Capodogli e ossifraghe, pur essendo animali solitari, si concentrano periodicamente in grande numero nelle acque della Patagonia in occasione dell’arrivo dei pescherecci che si dedicano alla cattura del moro oceanico (Dissostichus eleginoides). Si tratta di un pesce simile al merluzzo che finisce sui banchi ittici e negli scaffali dei surgelati con il nome di spigola cilena, dentice della Patagonia o austromerluzzo.

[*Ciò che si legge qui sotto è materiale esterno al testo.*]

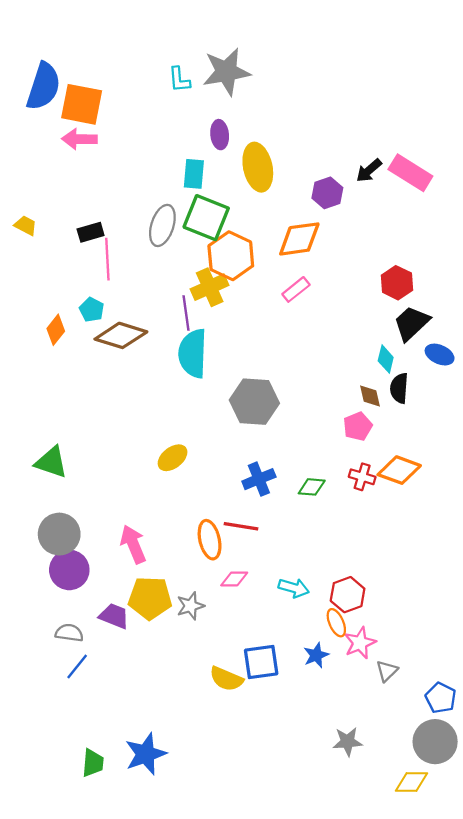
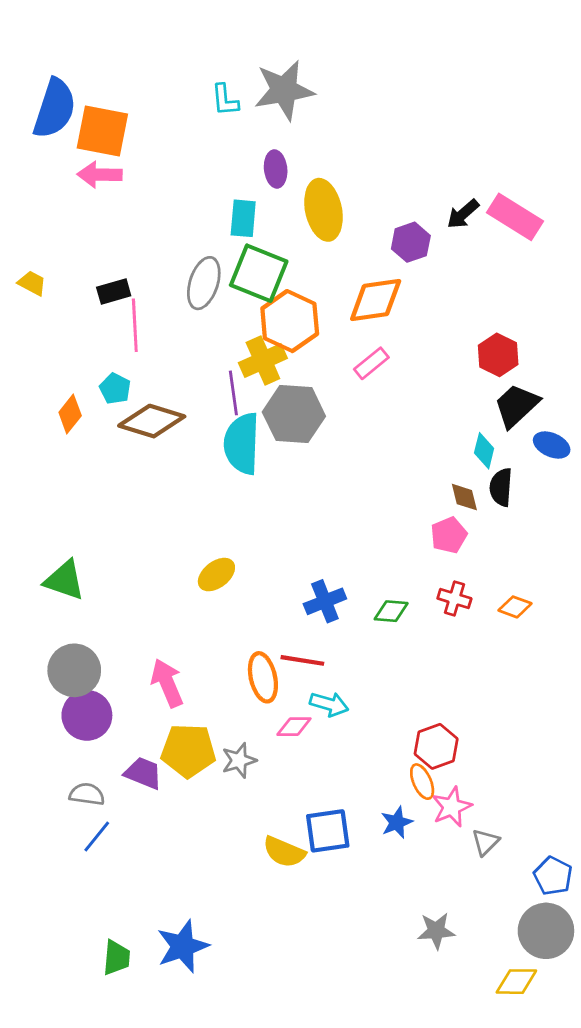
gray hexagon: (254, 402) -> (294, 414), moved
orange diamond: (399, 470) -> (515, 607), moved, size x0.6
cyan arrow: (294, 588) -> (329, 704), moved

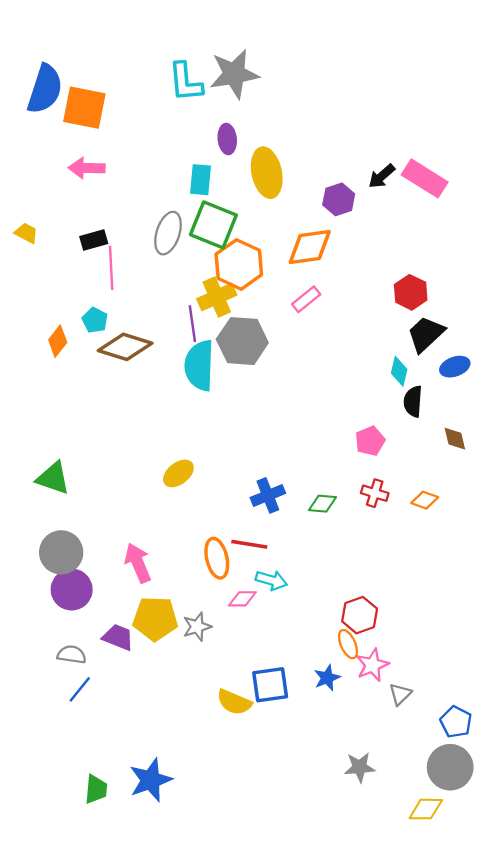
cyan L-shape: (225, 100) -> (185, 82), size x1.5
pink arrow: (100, 175) -> (87, 168), moved
blue ellipse: (552, 445) -> (455, 367), turned -44
brown diamond: (464, 497) -> (455, 439), moved

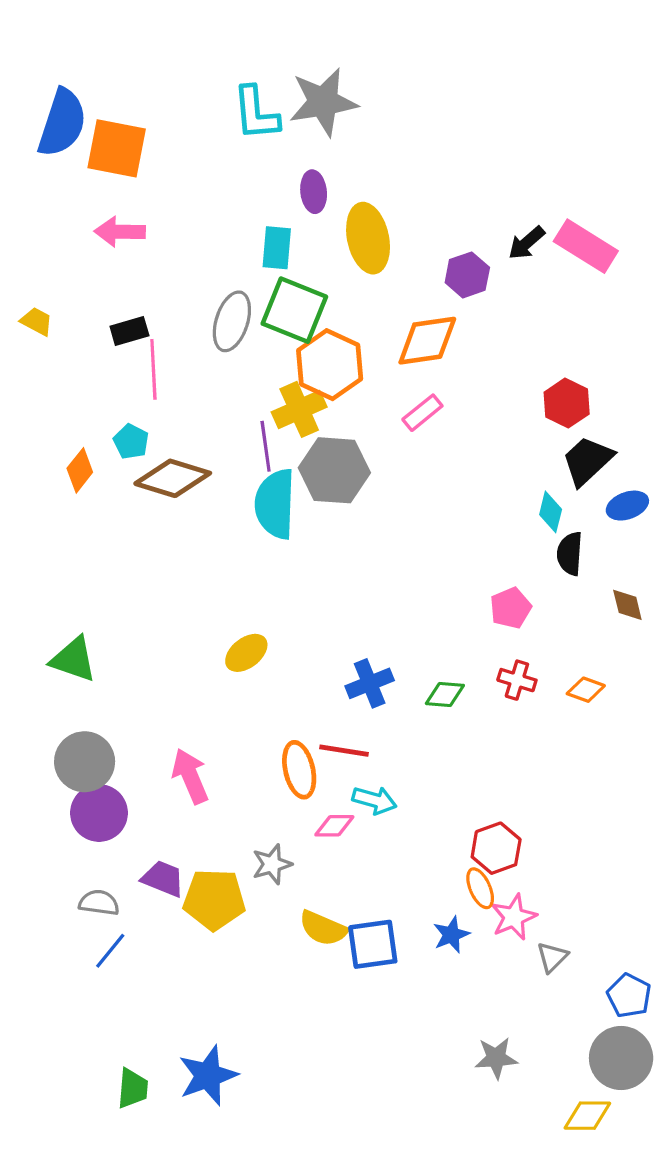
yellow pentagon: (155, 619) -> (214, 899), moved
yellow semicircle: (234, 702) -> (323, 928), moved

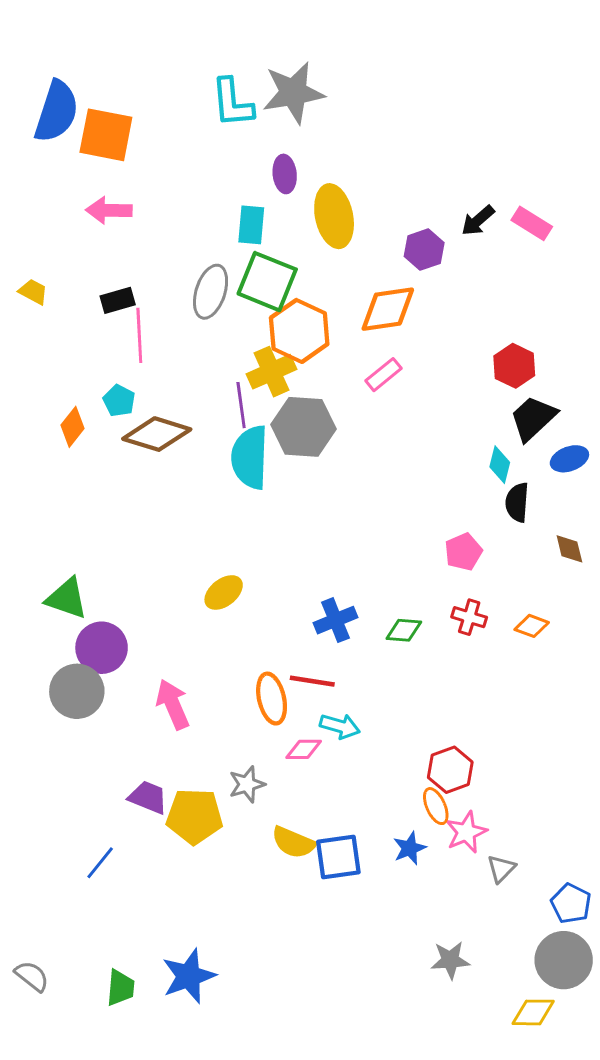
pink rectangle: (586, 246) -> (532, 223), size x0.7
purple circle: (99, 813) -> (102, 648), moved
gray semicircle: (99, 903) -> (32, 976), moved, turned 30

I capodogli sono noti per la loro opportunistica attività di caccia svolta direttamente sui palangari, ovvero le attrezzature di pesca dei pescherecci.
Quello che ha sorpreso non poco i ricercatori è che mentre i capodogli emergono per rifiatare dopo aver fatto razzia, le ossifraghe di Hall (Macronectes halli) e le ossifraghe Giganti del Sud (Macronectes giganteus) si fiondano sui cetacei attaccandoli sul dorso e procurando loro dolorose lacerazioni sulla pelle. Un fastidioso inconveniente al quale i capodogli rispondono con ripetute piroette, immersioni e rotazioni del corpo per tentare di liberarsi del problema.
Naturalmente, questa sorprendete attività predatoria non potrà mai portare alla morte del capodoglio, ma per le ossifraghe, grandi uccelli pelagici dotati di un becco robusto e tagliente, questa costituisce senza dubbio un’opportunità per saziare l’appetito!